Working with Swedish Letters in PHP and MySQL

A user made a request to include Swedish letters in my A-Z Directory module for Joomla. A quick check on Wikipedia showed the Swedish alphabet consisted of the “modern 26-letter basic Latin alphabet (‘A’ through ‘Z’) plus, ‘Å’, ‘Ä’, and ‘Ö’, in that order.”

Displaying Swedish Letters in PHP

To generate the 26-letter alphabet, I used range('A', 'Z'), but simply adding on the three additional characters to that array either gave me weird ♦ characters or did not display them at all.

I struggled for hours with iconv, mb_convert_encoding, and all manner of encoding, decoding, and converting, but nothing worked in getting the characters to display properly using PHP while at the same time matching those characters against values stored in Joomla’s #__contact_details MySQL database table.

I had a breakthrough when instead of merging the characters themselves to the array, I merged their HTML entities to the array. But, before I could do that, I ran my English and Swedish characters through html_entity_decode to make sure they were decoded consistently.

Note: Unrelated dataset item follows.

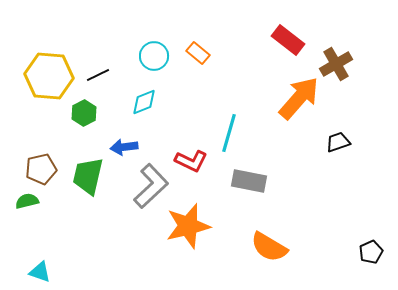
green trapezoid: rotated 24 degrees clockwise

$english = range("A", "Z");
$swedish = array("Å", "Ä", "Ö");
array_walk($english, "_azDecode");
array_walk($swedish, "_azDecode");
$alphabet = array_merge($english, $swedish);

The _azDecode function follows:

function _azDecode(&$item){
$item = html_entity_decode($item, ENT_NOQUOTES, "UTF-8");
return $item;
}

MySQL Collation

The critical piece to Wikipedia’s description of the Swedish alphabet is “in that order”. This turned out to be more problematic than I anticipated. The output from the database was sorting the Swedish letters as ‘Ä’, ‘Å’, and ‘Ö’. And more troubling was that the output was not differentiating between names that ended with ‘Å’ and ‘Ä’. Again, I struggled for hours with setlocale, strcmp, and strcoll, but to no avail. After reconstructing my SQL statement in phpMyAdmin, I realized it had nothing to do with PHP — PHP was faithfully interpreting the results of the query.

It was here that I stumbled across MySQL’s COLLATE clause. I couldn’t change the collation of the database table, but as stated in the MySQL reference manual, “with the COLLATE clause, you can override whatever the default collation is for a comparison.” MySQL’s COLLATE clause can be used with ORDER BY and AS in addition to various other parts of SQL statements.

With that information, I was able to successfully order the results based on the first letter of the contact’s last name within the context of Joomla’s database API.

$query->order("SUBSTRING_INDEX(" . $db->quoteName('name') . ", ' ', -1) COLLATE utf8_swedish_ci");